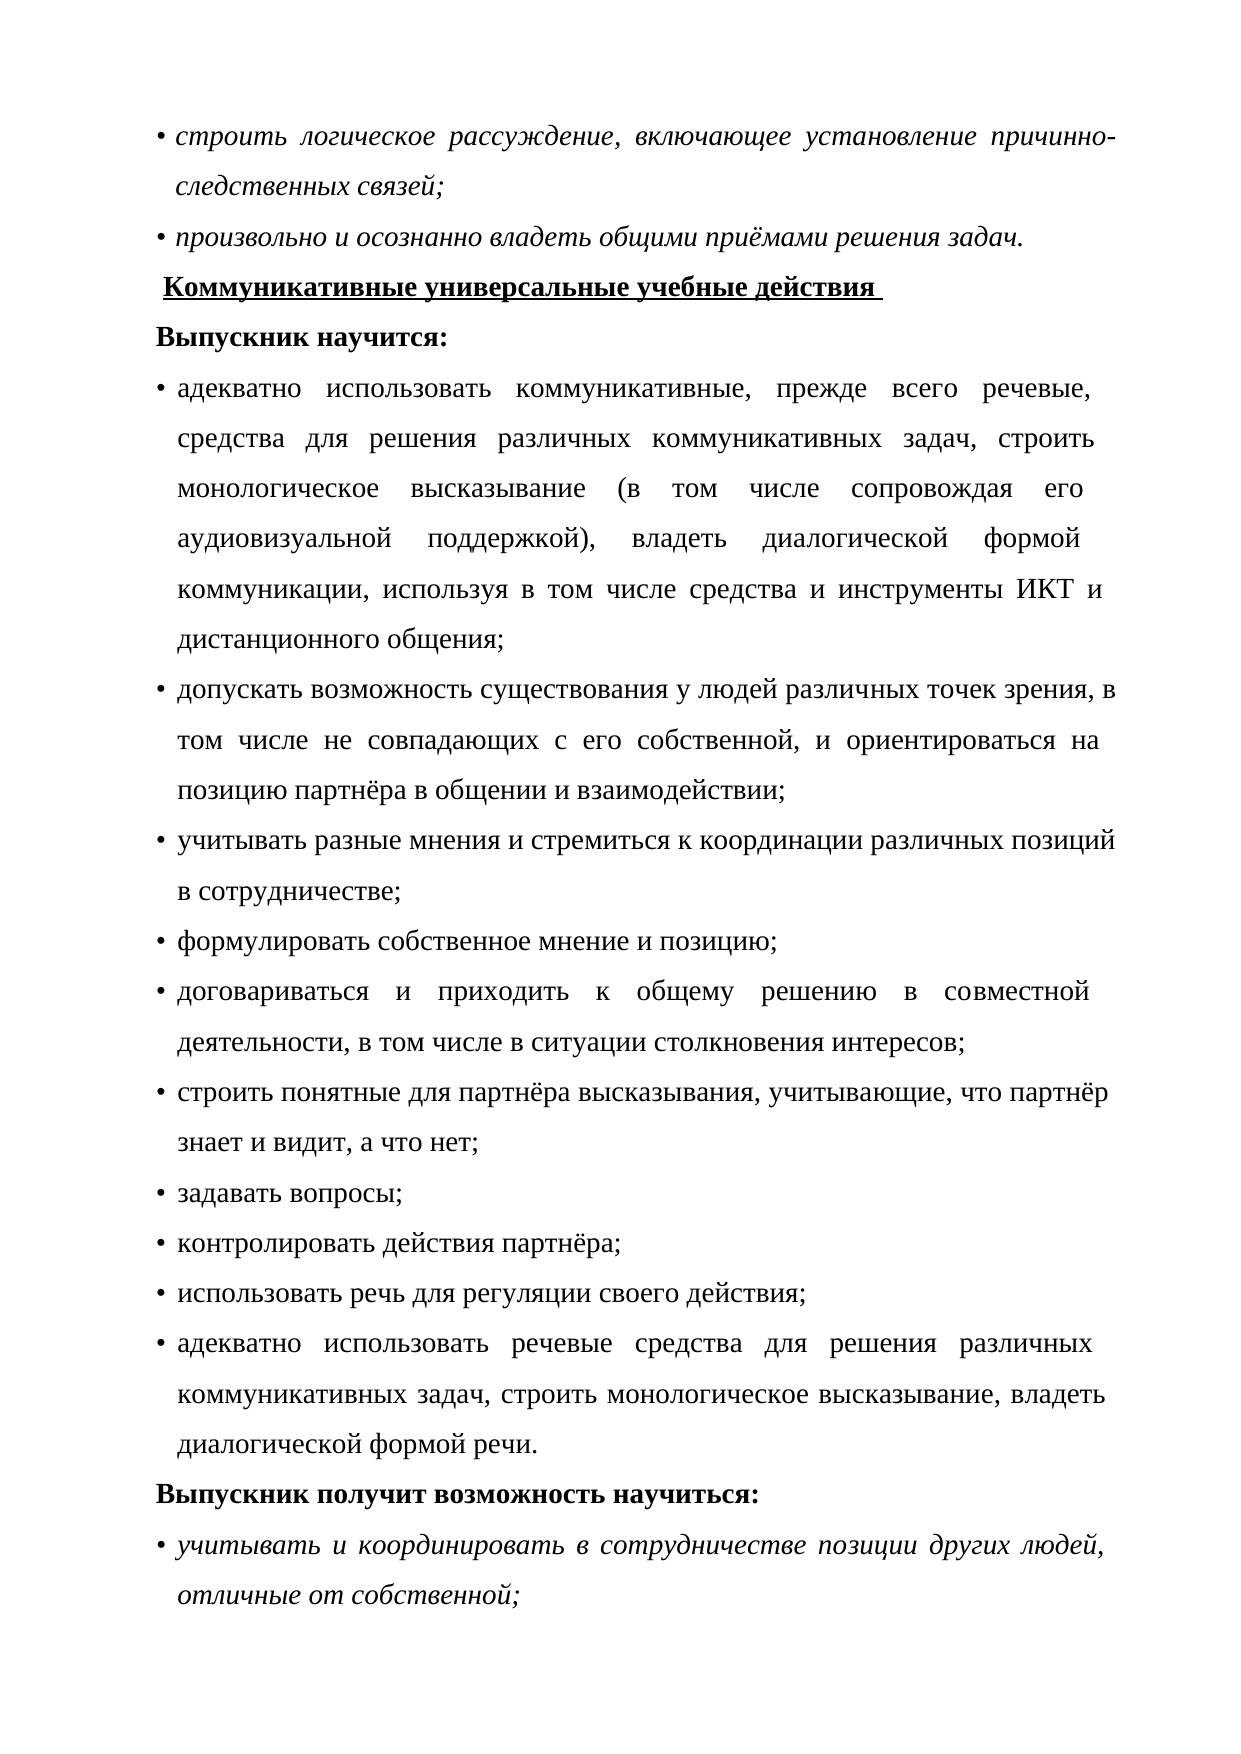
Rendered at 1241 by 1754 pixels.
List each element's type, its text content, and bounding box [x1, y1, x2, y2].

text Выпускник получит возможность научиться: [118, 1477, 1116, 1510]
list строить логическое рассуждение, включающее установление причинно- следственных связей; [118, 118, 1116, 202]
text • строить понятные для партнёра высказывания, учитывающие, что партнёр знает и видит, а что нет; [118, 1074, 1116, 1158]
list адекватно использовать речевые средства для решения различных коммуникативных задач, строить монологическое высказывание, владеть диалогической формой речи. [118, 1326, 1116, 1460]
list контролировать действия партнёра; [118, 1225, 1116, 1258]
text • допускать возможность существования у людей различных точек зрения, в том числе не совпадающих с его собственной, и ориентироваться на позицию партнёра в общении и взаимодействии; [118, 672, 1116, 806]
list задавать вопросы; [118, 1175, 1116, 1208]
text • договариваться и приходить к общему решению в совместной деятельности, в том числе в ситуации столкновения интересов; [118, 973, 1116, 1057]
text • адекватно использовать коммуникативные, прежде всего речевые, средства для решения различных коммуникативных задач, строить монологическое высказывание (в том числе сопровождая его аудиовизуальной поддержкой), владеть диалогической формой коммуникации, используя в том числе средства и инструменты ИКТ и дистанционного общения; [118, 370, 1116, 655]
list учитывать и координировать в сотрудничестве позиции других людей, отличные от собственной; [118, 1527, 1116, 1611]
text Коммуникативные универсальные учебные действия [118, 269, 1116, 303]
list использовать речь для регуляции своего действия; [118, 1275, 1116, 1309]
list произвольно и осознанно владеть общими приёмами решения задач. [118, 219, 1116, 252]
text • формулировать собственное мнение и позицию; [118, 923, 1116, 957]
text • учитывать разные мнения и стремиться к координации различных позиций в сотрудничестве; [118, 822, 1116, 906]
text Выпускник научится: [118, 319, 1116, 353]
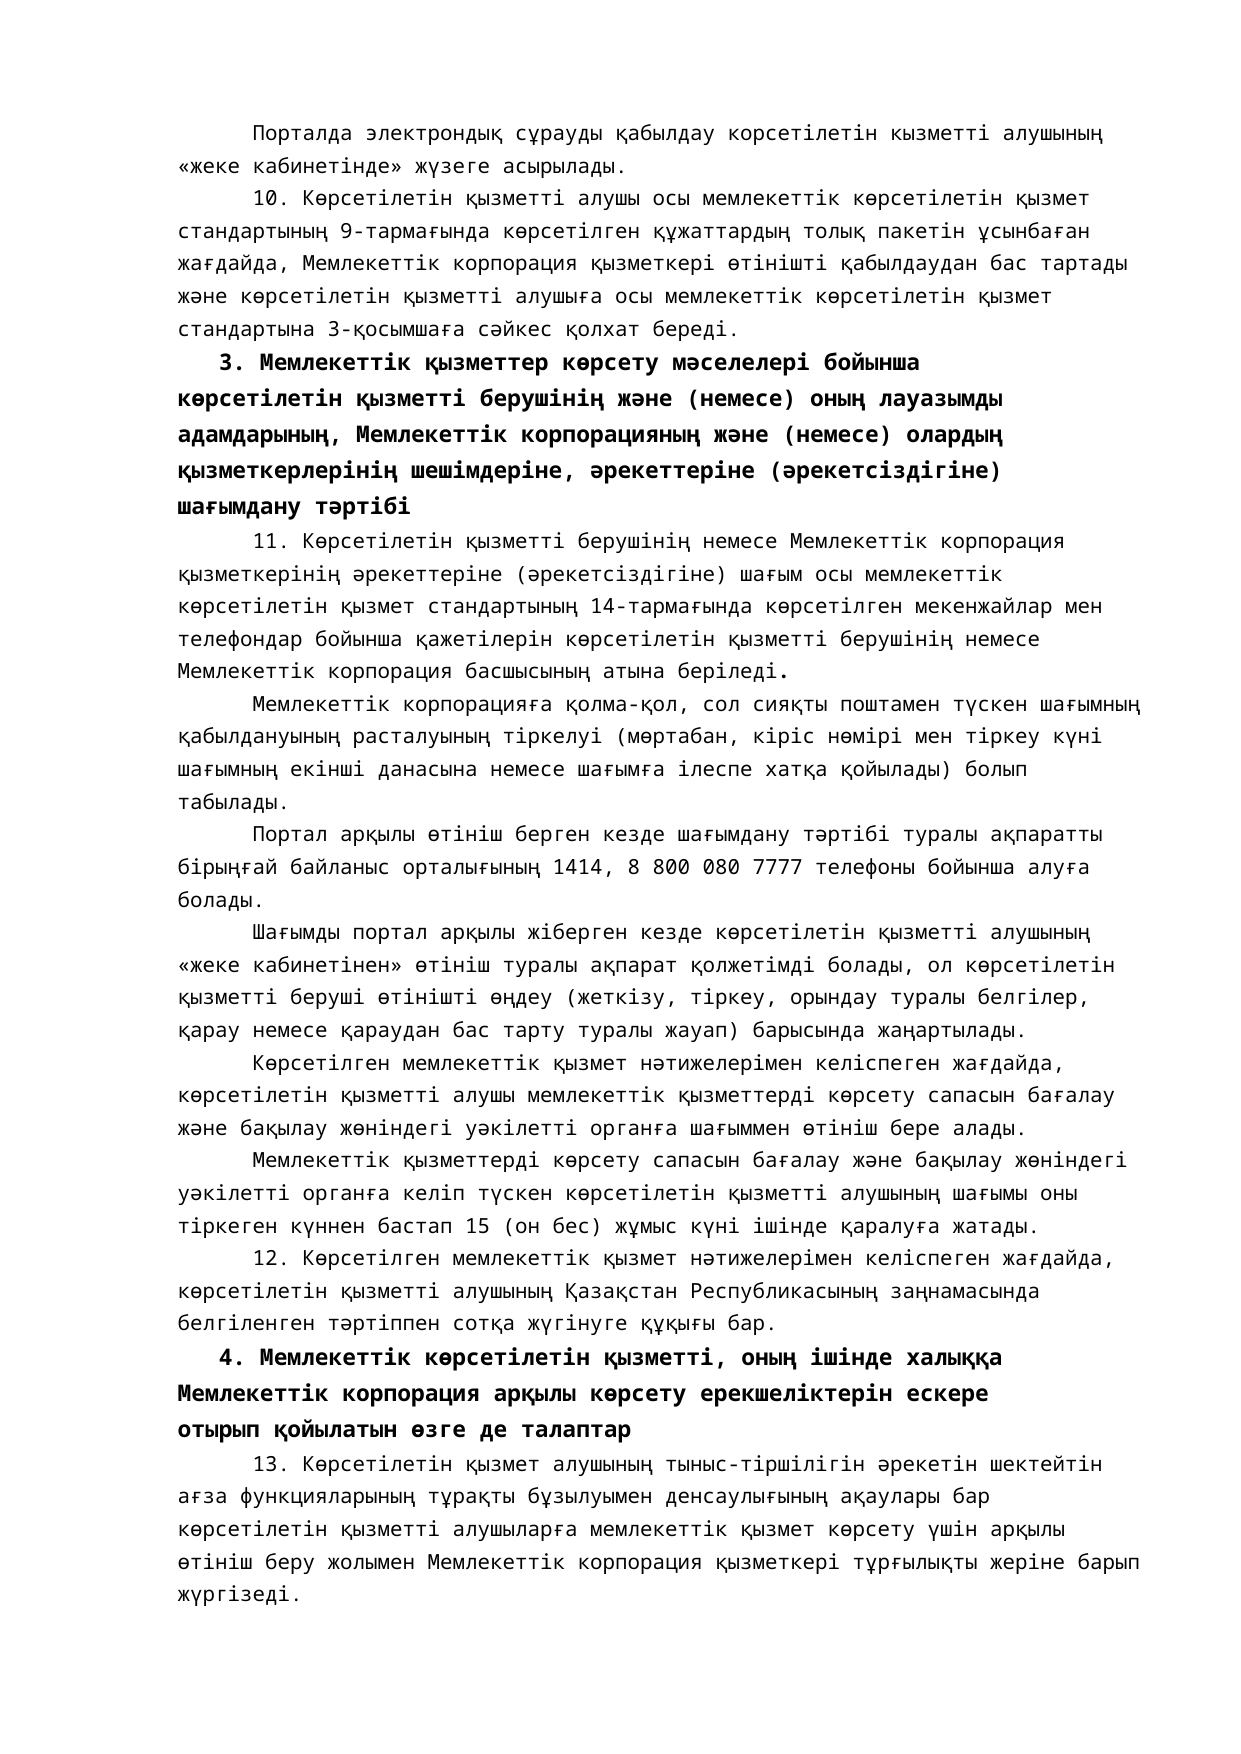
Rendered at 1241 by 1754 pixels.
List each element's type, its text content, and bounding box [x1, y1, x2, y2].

┄┄┄┄┄┄

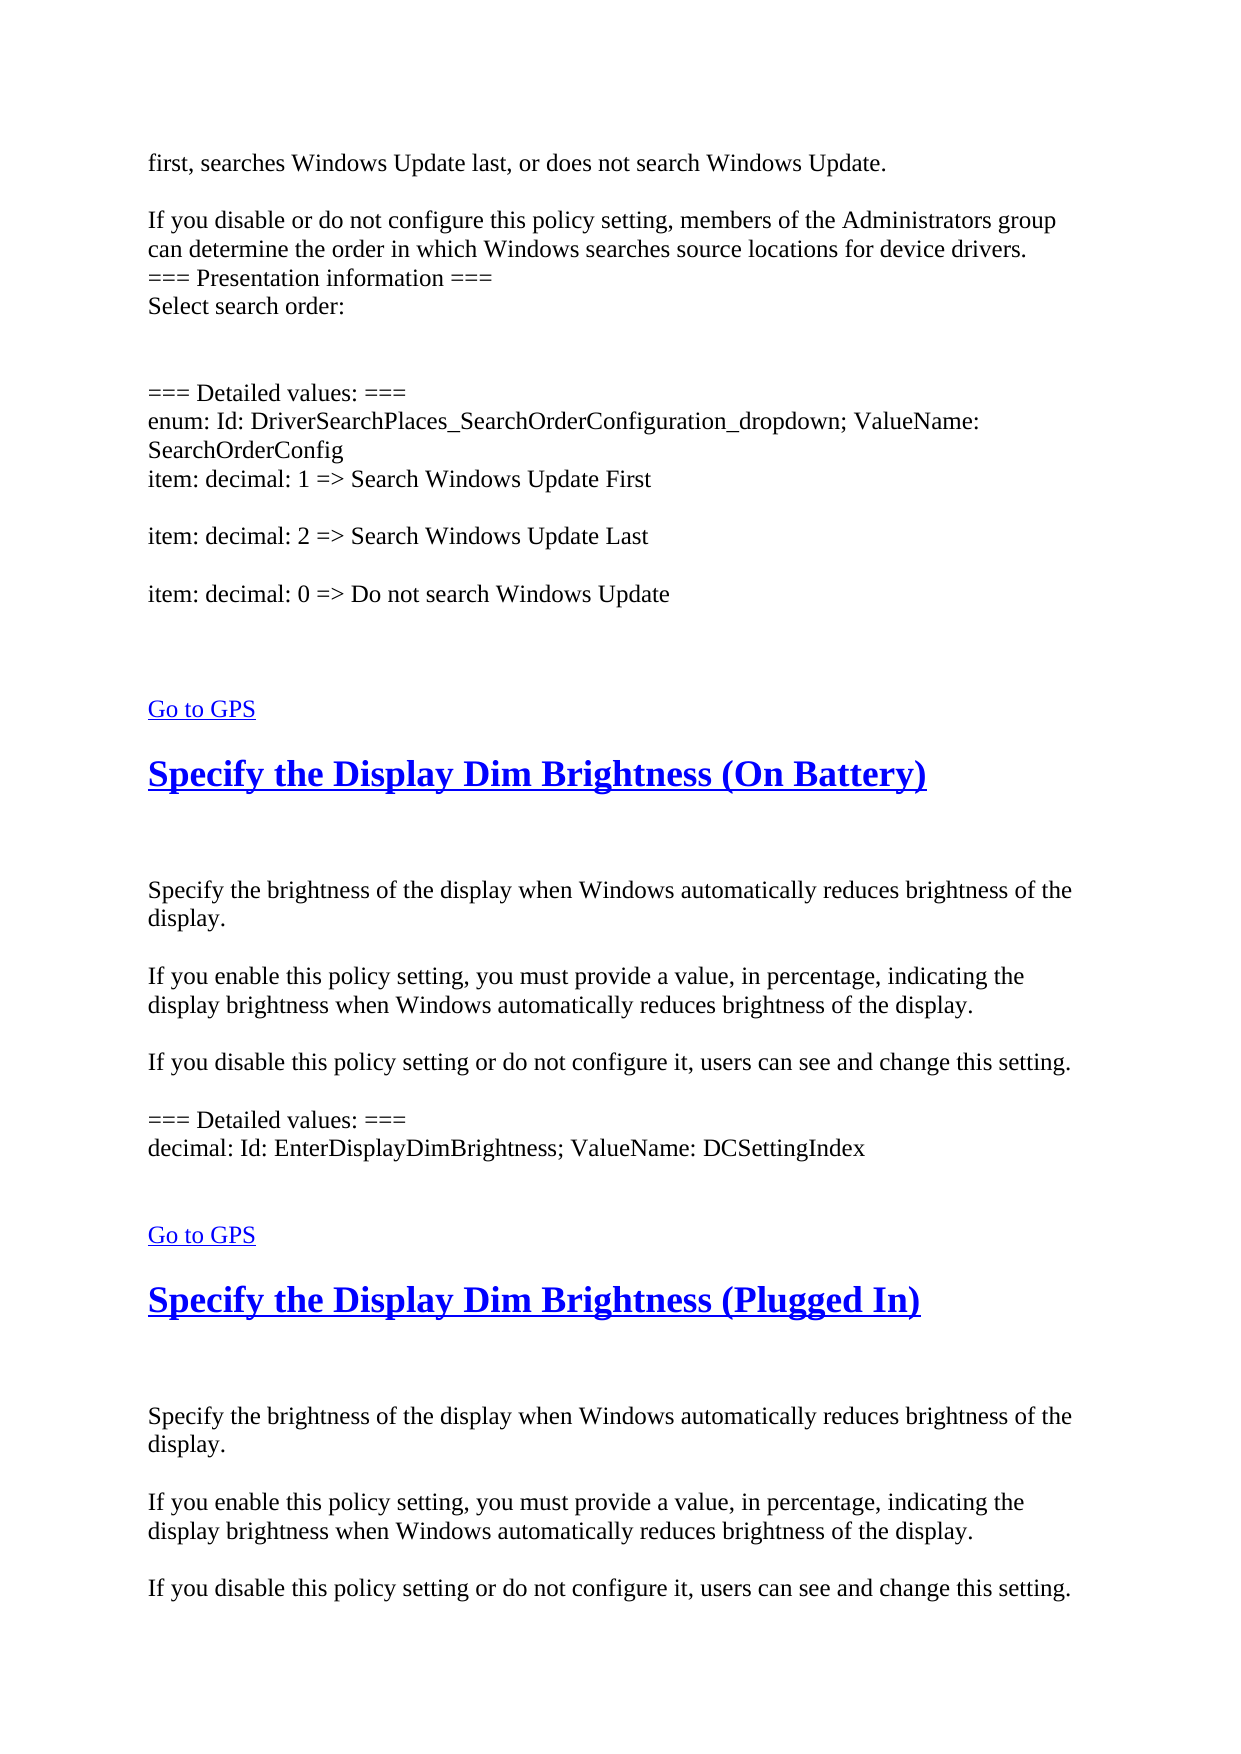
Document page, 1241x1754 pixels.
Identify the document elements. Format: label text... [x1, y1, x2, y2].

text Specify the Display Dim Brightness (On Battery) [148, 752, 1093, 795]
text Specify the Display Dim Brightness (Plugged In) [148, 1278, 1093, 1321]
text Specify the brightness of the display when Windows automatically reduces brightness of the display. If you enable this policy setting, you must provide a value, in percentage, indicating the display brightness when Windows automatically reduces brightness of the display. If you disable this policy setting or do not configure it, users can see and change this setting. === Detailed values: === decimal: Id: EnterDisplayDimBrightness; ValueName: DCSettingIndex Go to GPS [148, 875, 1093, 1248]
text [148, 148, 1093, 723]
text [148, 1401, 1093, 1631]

┄┄┄┄┄┄

◆ Task requirements:
Restate word for word the lines of the data above, starting at the line containing "Identify the document" and ending at the line containing "text [148, 1401, 1093, 1631]", both included, and nothing more.

◆ The completed task:
Identify the document elements. Format: label text... [x1, y1, x2, y2].

text Specify the Display Dim Brightness (On Battery) [148, 752, 1093, 795]
text Specify the Display Dim Brightness (Plugged In) [148, 1278, 1093, 1321]
text Specify the brightness of the display when Windows automatically reduces brightness of the display. If you enable this policy setting, you must provide a value, in percentage, indicating the display brightness when Windows automatically reduces brightness of the display. If you disable this policy setting or do not configure it, users can see and change this setting. === Detailed values: === decimal: Id: EnterDisplayDimBrightness; ValueName: DCSettingIndex Go to GPS [148, 875, 1093, 1248]
text [148, 148, 1093, 723]
text [148, 1401, 1093, 1631]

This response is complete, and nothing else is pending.